### To-do item
State how many lines in the items below contain the string "Instagram", counting only matches with the same capitalization. Reply with the number alone.

### Transcribed page contents
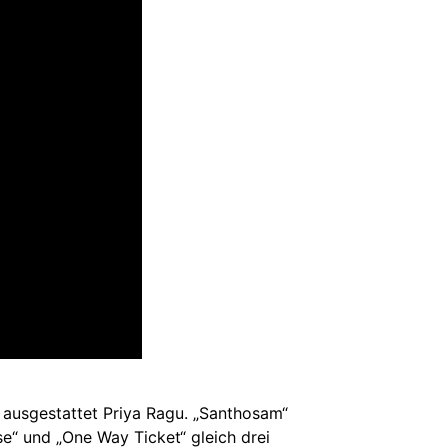
 ausgestattet Priya Ragu. „Santhosam“
e“ und „One Way Ticket“ gleich drei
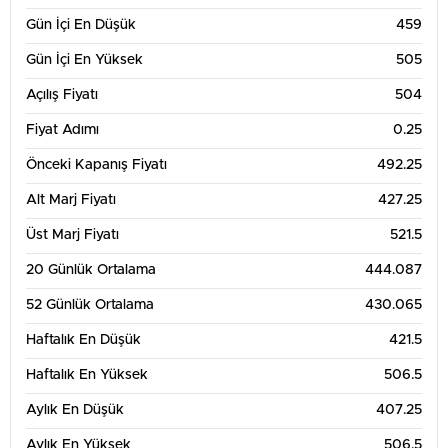
Gün İçi En Düşük
459
Gün İçi En Yüksek
505
Açılış Fiyatı
504
Fiyat Adımı
0.25
Önceki Kapanış Fiyatı
492.25
Alt Marj Fiyatı
427.25
Üst Marj Fiyatı
521.5
20 Günlük Ortalama
444.087
52 Günlük Ortalama
430.065
Haftalık En Düşük
421.5
Haftalık En Yüksek
506.5
Aylık En Düşük
407.25
Aylık En Yüksek
506.5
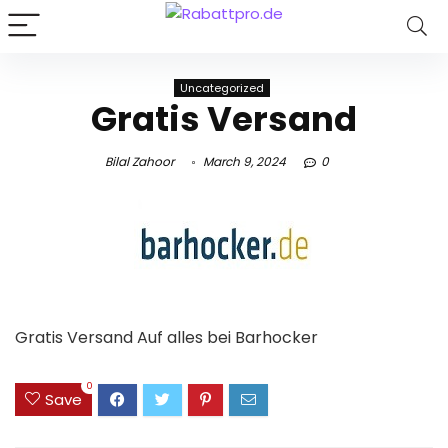
Uncategorized
Gratis Versand
Bilal Zahoor
March 9, 2024
0
Gratis Versand Auf alles bei Barhocker
0
Save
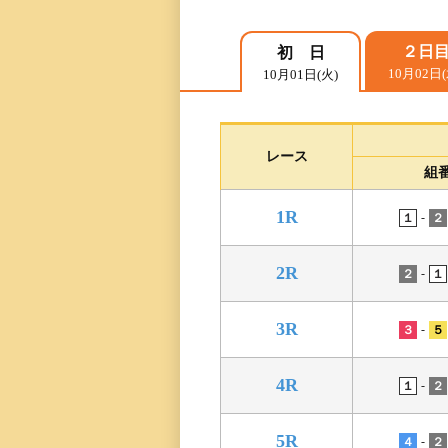
レース一覧
２日
初 日
10月02日(
10月01日(火)
レース結果一覧
出走表・前日予想PD
レース
組
モーター抽選結果・
1R
前検タイムランキン
-
１
２
2R
得点率ランキング
-
２
１
3R
進入コース別選手成
-
３
５
今節の進入コース別
4R
-
１
２
決まり手
5R
-
４
２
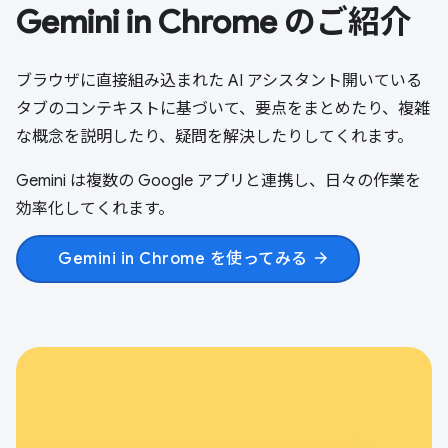
Gemini in Chrome のご紹介
ブラウザに直接組み込まれた AI アシスタント開いている
タブのコンテキストに基づいて、要点をまとめたり、複雑
な概念を説明したり、疑問を解決したりしてくれます。
Gemini は複数の Google アプリと連携し、日々の作業を
効率化してくれます。
Gemini in Chrome を使ってみる
arrow_forward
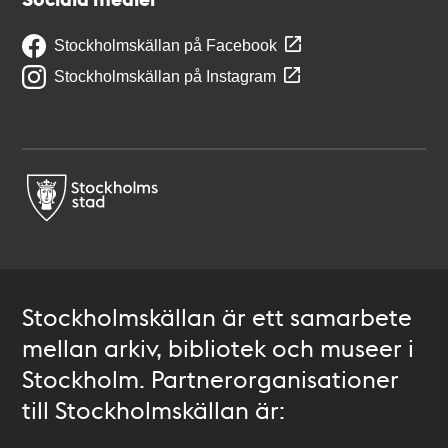
Stockholmskällan på Facebook
Stockholmskällan på Instagram
Stockholmskällan är ett samarbete
mellan arkiv, bibliotek och museer i
Stockholm. Partnerorganisationer
till Stockholmskällan är:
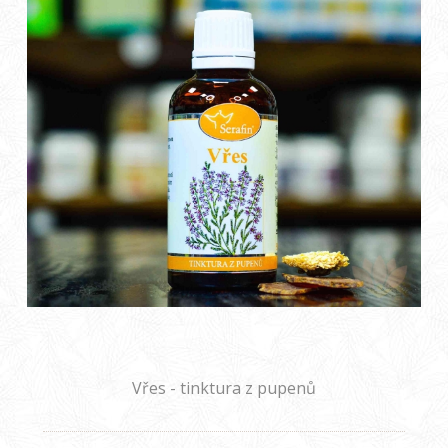
Vřes - tinktura z pupenů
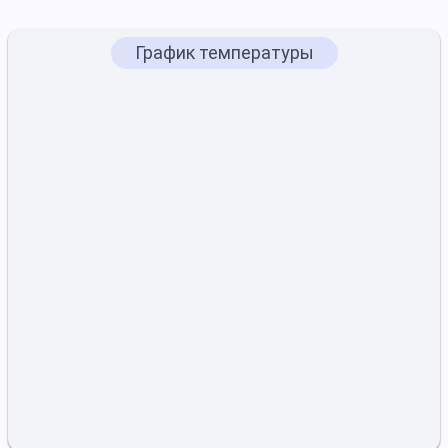
График температуры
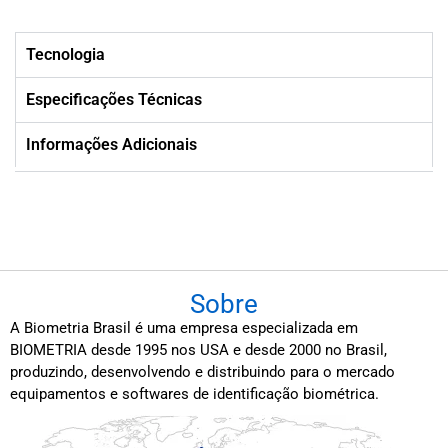
Tecnologia
Especificações Técnicas
Informações Adicionais
Sobre
A Biometria Brasil é uma empresa especializada em
BIOMETRIA desde 1995 nos USA e desde 2000 no Brasil,
produzindo, desenvolvendo e distribuindo para o mercado
equipamentos e softwares de identificação biométrica.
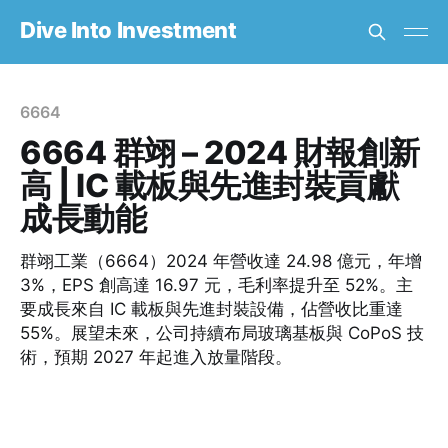
Dive Into Investment
6664
6664 群翊 – 2024 財報創新
高 | IC 載板與先進封裝貢獻
成長動能
群翊工業（6664）2024 年營收達 24.98 億元，年增
3%，EPS 創高達 16.97 元，毛利率提升至 52%。主
要成長來自 IC 載板與先進封裝設備，佔營收比重達
55%。展望未來，公司持續布局玻璃基板與 CoPoS 技
術，預期 2027 年起進入放量階段。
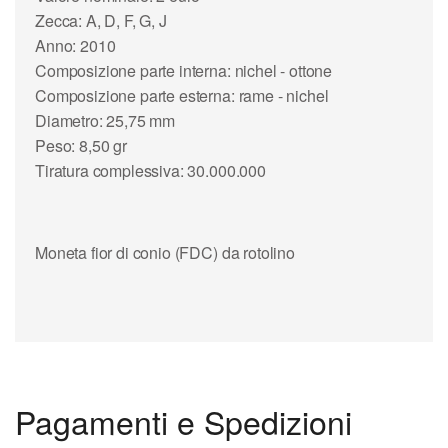
Zecca: A, D, F, G, J
Anno: 2010
Composizione parte interna: nichel - ottone
Composizione parte esterna: rame - nichel
Diametro: 25,75 mm
Peso: 8,50 gr
Tiratura complessiva: 30.000.000
Moneta fior di conio (FDC) da rotolino
Pagamenti e Spedizioni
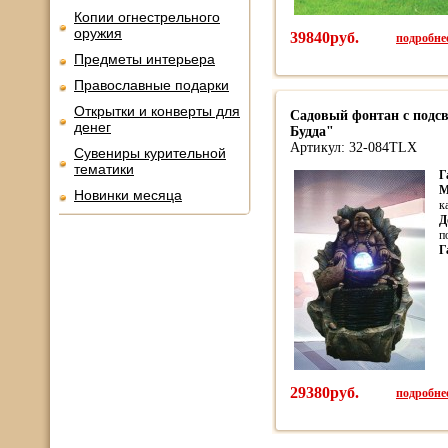
Копии огнестрельного
оружия
39840руб.
подробнее
Предметы интерьера
Православные подарки
Открытки и конверты для
Садовый фонтан с под
денег
Будда"
Артикул: 32-084TLX
Сувениры курительной
тематики
Г
М
Новинки месяца
к
Д
п
Г
29380руб.
подробнее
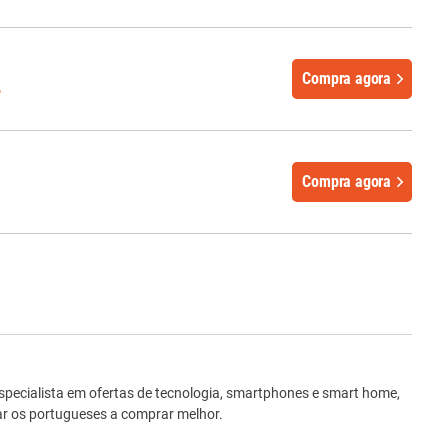
Compra agora
%
Compra agora
ro
Especialista em ofertas de tecnologia, smartphones e smart home,
dar os portugueses a comprar melhor.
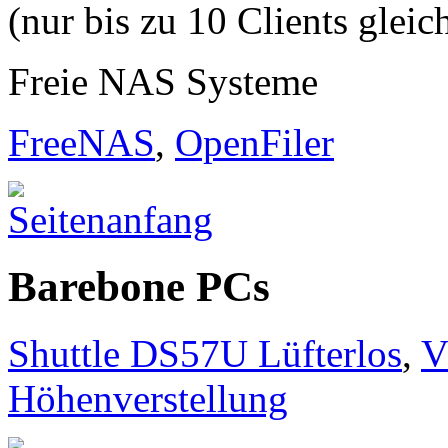
(nur bis zu 10 Clients gleic
Freie NAS Systeme
FreeNAS
,
OpenFiler
Barebone PCs
Shuttle DS57U Lüfterlos
,
V
Höhenverstellung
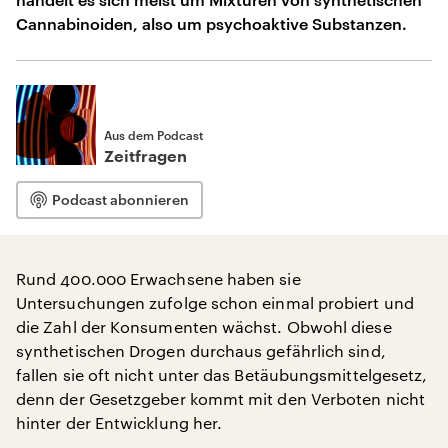
Cannabinoiden, also um psychoaktive Substanzen.
Aus dem Podcast
Zeitfragen
Podcast abonnieren
Rund 400.000 Erwachsene haben sie
Untersuchungen zufolge schon einmal probiert und
die Zahl der Konsumenten wächst. Obwohl diese
synthetischen Drogen durchaus gefährlich sind,
fallen sie oft nicht unter das Betäubungsmittelgesetz,
denn der Gesetzgeber kommt mit den Verboten nicht
hinter der Entwicklung her.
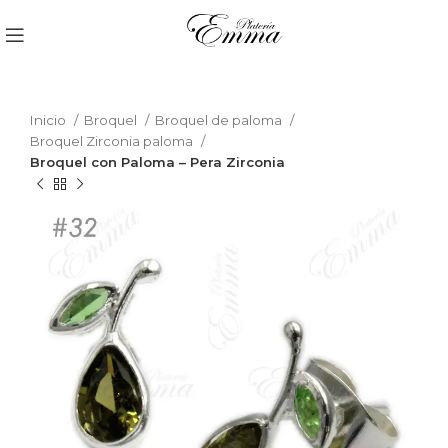
Inicio
Broquel
Broquel de paloma
Broquel Zirconia paloma
Broquel con Paloma – Pera Zirconia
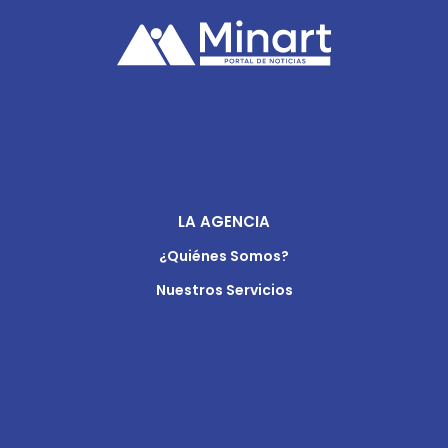
LA AGENCIA
¿Quiénes Somos?
Nuestros Servicios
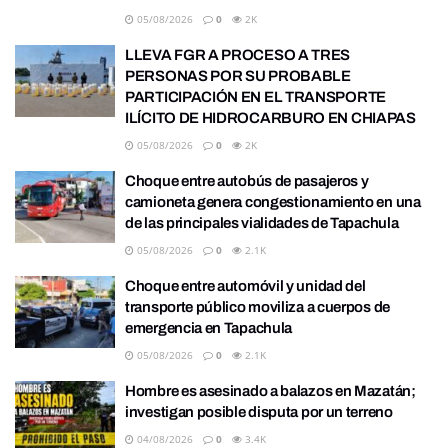
05/08/2026
0
2K
LLEVA FGR A PROCESO A TRES
PERSONAS POR SU PROBABLE
PARTICIPACIÓN EN EL TRANSPORTE
ILÍCITO DE HIDROCARBURO EN CHIAPAS
05/08/2026
0
2K
Choque entre autobús de pasajeros y
camioneta genera congestionamiento en una
de las principales vialidades de Tapachula
05/08/2026
0
2.1K
Choque entre automóvil y unidad del
transporte público moviliza a cuerpos de
emergencia en Tapachula
05/08/2026
0
2.1K
Hombre es asesinado a balazos en Mazatán;
investigan posible disputa por un terreno
04/08/2026
0
3.4K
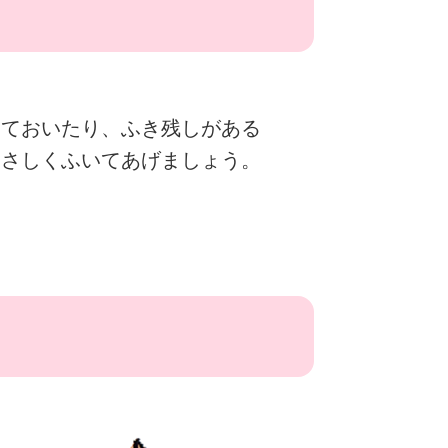
しておいたり、ふき残しがある
やさしくふいてあげましょう。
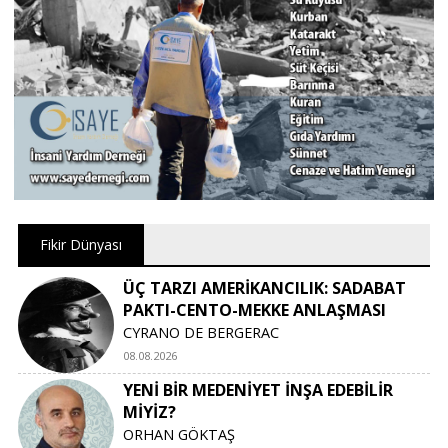
Fikir Dünyası
ÜÇ TARZI AMERİKANCILIK: SADABAT
PAKTI-CENTO-MEKKE ANLAŞMASI
CYRANO DE BERGERAC
08.08.2026
YENİ BİR MEDENİYET İNŞA EDEBİLİR
MİYİZ?
ORHAN GÖKTAŞ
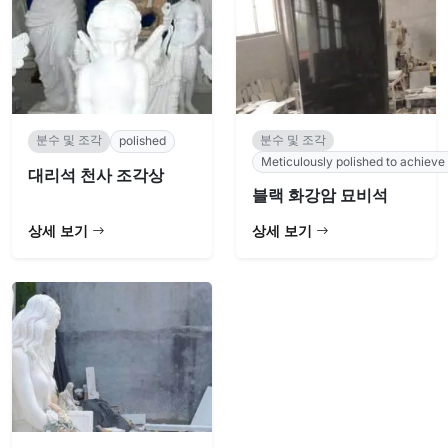
분수 및 조각
분수 및 조각
polished
Meticulously polished to achieve
대리석 천사 조각상
블랙 화강암 묘비석
상세 보기
상세 보기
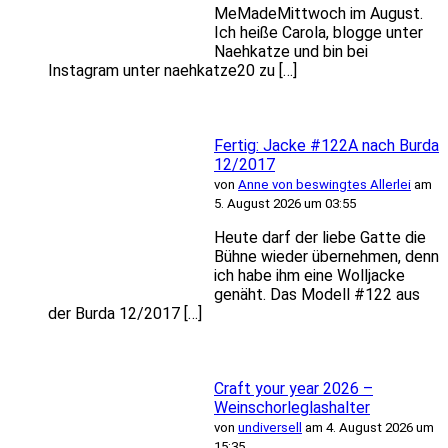
MeMadeMittwoch im August.
Ich heiße Carola, blogge unter
Naehkatze und bin bei
Instagram unter naehkatze20 zu […]
Fertig: Jacke #122A nach Burda
12/2017
von
Anne von beswingtes Allerlei
am
5. August 2026 um 03:55
Heute darf der liebe Gatte die
Bühne wieder übernehmen, denn
ich habe ihm eine Wolljacke
genäht. Das Modell #122 aus
der Burda 12/2017 […]
Craft your year 2026 –
Weinschorleglashalter
von
undiversell
am 4. August 2026 um
15:35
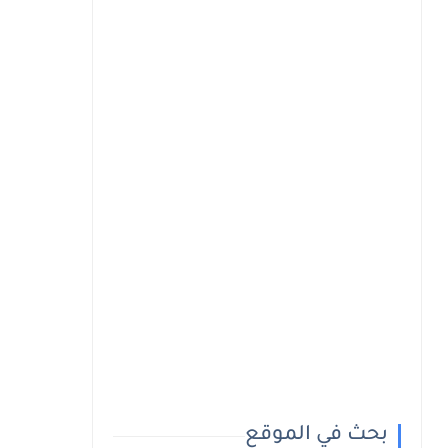
بحث في الموقع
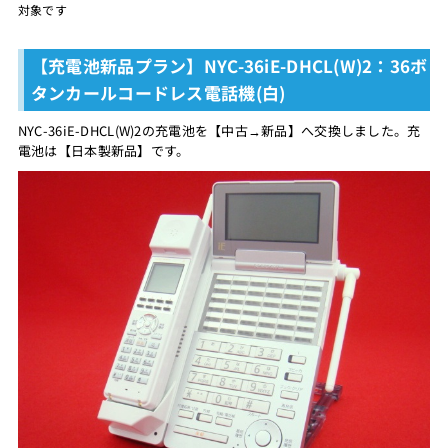
対象です
【充電池新品プラン】NYC-36iE-DHCL(W)2：36ボ
タンカールコードレス電話機(白)
NYC-36iE-DHCL(W)2の充電池を【中古→新品】へ交換しました。充
電池は【日本製新品】です。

### Answer for this exercise
2